The most extensive distribution network is at the village of Calandog, where the lines laid out total about 11 kilometers. This is also the first village to have had their ram pumps installed. So far, the distribution in Sta. Cruz village is limited to Sitio Lacson, while in Buenavista village the water reaches Sitios Bug-as and Igkalay.
The ram pumps need very little maintenance. Just a little cleaning once a week or so, and some parts have to be inspected every 6 months to check if they need to be replaced. Right now, each house is paying a fixed amount of Php20 (about 45 US cents) per month to draw water from the reservoir. The money goes to the system’s maintenance.
Paterno Ledesma, chairman of the Purok Lacson Water Consumers Association, has a novel way of collecting payment, which is incorporated in one of the association’s clauses.

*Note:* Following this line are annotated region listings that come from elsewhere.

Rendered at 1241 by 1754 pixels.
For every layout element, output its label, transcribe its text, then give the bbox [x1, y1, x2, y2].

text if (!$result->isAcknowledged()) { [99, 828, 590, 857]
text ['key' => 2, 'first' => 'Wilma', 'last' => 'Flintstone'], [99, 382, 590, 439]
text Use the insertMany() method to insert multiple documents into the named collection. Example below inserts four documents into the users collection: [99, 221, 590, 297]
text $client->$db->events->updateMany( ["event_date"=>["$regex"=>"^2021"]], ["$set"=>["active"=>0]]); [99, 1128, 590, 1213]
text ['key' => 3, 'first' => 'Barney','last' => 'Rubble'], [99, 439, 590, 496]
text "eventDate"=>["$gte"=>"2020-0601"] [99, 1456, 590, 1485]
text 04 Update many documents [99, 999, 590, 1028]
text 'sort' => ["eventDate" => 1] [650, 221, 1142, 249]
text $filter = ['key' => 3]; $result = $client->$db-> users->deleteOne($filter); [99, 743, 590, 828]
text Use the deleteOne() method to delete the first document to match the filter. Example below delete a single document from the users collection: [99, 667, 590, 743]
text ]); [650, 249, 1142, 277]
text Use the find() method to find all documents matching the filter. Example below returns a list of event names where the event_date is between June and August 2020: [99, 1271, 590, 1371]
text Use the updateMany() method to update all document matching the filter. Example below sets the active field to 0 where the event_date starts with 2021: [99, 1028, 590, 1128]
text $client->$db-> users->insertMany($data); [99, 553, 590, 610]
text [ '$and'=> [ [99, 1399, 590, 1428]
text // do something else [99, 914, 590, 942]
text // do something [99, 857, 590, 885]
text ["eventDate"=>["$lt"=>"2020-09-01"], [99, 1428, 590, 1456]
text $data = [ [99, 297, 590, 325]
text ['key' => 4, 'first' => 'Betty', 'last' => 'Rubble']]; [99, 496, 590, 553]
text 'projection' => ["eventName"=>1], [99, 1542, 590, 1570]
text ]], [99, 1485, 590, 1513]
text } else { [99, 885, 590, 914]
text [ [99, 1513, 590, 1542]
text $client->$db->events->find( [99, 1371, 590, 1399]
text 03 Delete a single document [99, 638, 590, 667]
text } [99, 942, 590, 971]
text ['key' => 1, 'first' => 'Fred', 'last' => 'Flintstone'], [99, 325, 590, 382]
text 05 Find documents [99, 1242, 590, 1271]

Valves from the reservoir service a certain group of households. Should a group member forget to pay by the due date, Paterno shuts off the valve servicing that group until everyone pays. So far, he has had to shut off a valve 3 times in the past, and only for one day at most.
At each of the communities benefitting from the ram pumps, we were greeted with food painstakingly prepared by the grateful residents. It wasn’t much really. Different preparations of suman (sweetened rice wrapped in leaves), boiled sweet potatoes, macaroni salad, and pots of native coffee at every stop. But I felt like we were being served a costly feast, coming from families living on less than fifty pesos (about a dollar) a day.
Over and over one woman spoke to me in their dialect of how, before the ram pumps were installed, a family member, sometimes a son or daughter, had to spend hours to go down all the way to the water source every day to fill up a few containers and climb back up. Now, they have more time to do other things. The children have more time to devote to their studies, the men can spend more time at extra income-augmenting activities such as hog raising, and the women can do more house chores.
And everyone can bathe regularly. Not a joke. I’ve been told that incidences of skin diseases went down dramatically in Calandog, which had their ram pumps in place since mid last year.
The villages have set up their own Forest Guards who patrol the watershed regularly, mindful of its significance to the accessible water they now enjoy. About 3,000 seedlings (assorted indigenous species) were planted around the ram pump sites, and the no-take zone is being enforced.
For the 217 households presently being served by the ram pumps, finding time to work for the future suddenly seems possible.